Francisco Rodríguez Arcos

  • Manuel León

Paco el Hilero pasó por la vida sin hacer mucho ruido, menos aún que esa ruesca en la que se dejó media vida haciendo hilatura para la industria pesquera de Almería. Paco, que se acaba de ir, no figurará nunca en ningún libro de hijos ilustres de Almería, pero su aportación al gremio de la mar, a la modernización de las artes de pesca con su pequeña industria portuaria fue crucial para el progreso de un sector basado hasta hace unas décadas en rudimentarios mecanismos de funcionamiento.


Paco ha pasado los últimos años de su vida en una vivienda del antiguo polígono de La Celulosa. Era habitual verlo tomando café en el Jaya o por los pasillos del Mercadona comprando cebollas o naranjas. Todos lo conocían ya. “Cómo vas Paco”, “bien, bien, yo siempre voy  como una moto”, contestaba.


Pero, aunque te empeñaras, ese no era tu paisaje, Paco. Tu eras hijo de Pescadería y te criaste junto a los esquimos donde se curaban los boquerones y las planicies donde hombres tostados remendaban los trasmallos, junto a los tinteros de las traíñas y los talleres de barrilería, donde aparecían los hileros, con el manojo de cáñamo anudado a la cintura y una rueda girando al ritmo de la vida. Todo ese paisaje de oficios más antiguos que la tana fue configurando durante siglos el alma de La Chanca Pescadería, en esos pasajes que aún conservan el sabor marinero de su nomenclatura: la calle Remo, Potera, Anzuelo, Jábega, Mamparra o Capitana.


En esta última travesía, a la que el Cerro de las Mellizas hace de visera, fue donde se estableció su padre, Francisco Rodríguez Amat, un artista de la hiladura llegado de Balerma con veinte años, con su mujer Amalia Arcos, buscando una vida mejor. Había aprendido el oficio de su padre Pedro, frente al mar bravío balermero y ahora se disponía a ganarse un hueco en ese atávico barrio fabricando hilos y cuerdas para la flota de la bahía milenaria.
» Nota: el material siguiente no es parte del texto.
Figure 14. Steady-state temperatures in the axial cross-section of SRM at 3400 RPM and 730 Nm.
En esa calle, entre la Plaza Moscú y las Cuevas de San Roque, entre traperías y chatarrerías como la de Juan Martínez, nació en 1932, Francisco Rodríguez Arcos. Y allí se crió, aprendiendo el oficio, entre un vecindario humilde que alistaba palangres en los soportales y engordaba gallinas en los patios traseros; allí fue instruyéndose en el arte del cáñamo -como El Médico de Noah Gordon en el de la cirugía- mientras las mocitas pasaban a por agua con los cántaros de arcilla en la cintura y de las Casas de Ángel llegaba el rumor de las porfías mañaneras. 
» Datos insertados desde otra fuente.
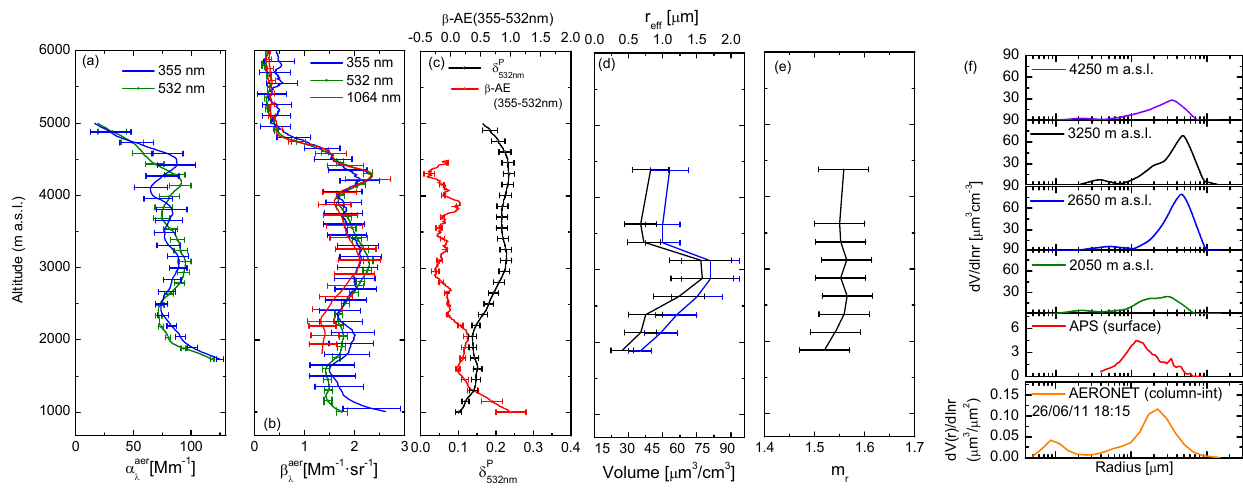
Figure 5. (a) β aer and α aer retrieved with Raman technique and (b) derived β -AE(355–532nm) and δ P 532nm 532nm the 27 June 2011. (c) Total volume concentration, r eff and (d) m r retrieved for the same period with the regularization technique applied to the 3 β + 2 α + 1 δ lidar data and (e) Volume–size distributions retrieved at different height levels using the APS (surface level) and the regularization technique applied to the 3 β + 2 α + 1 δ lidar data at 00:00–01:00UTC on the 27 June 2011. Column-integrated AERONET size distribution corresponding to the 26 June 2011 at 18:15UTC is included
La estampa que contemplaban todos los días los chanqueños en la puerta de los hileros era la misma: las tres ruedas de madera de pino, ungidas con aceite de linaza, haciendo girar la fibra y Paco y su padre con la gorrilla calada, con el cáñamo amarrado, andando hacía atrás, con un trapo húmedo mojando la cuerda, haciendo el milagro de transformar la fibra en hilo de hasta 120 metros para barcos como El Marisol, el Joven Juan o La Marrana propiedad de armadores legendario como Javier Fernández, Domingo Cara o Antonio Ramírez El Ravío.  


Paco creció, montó su propia empresa de hilados. Vendía malletas, paños de red, cable para las puertas de los barcos, abrió sucursales y así se le pasó la vida a Paco, al hijo del balermero de la calle Capitana, cuyos pies estaban en Cortijo Grande, pero su corazón era de Pescadería.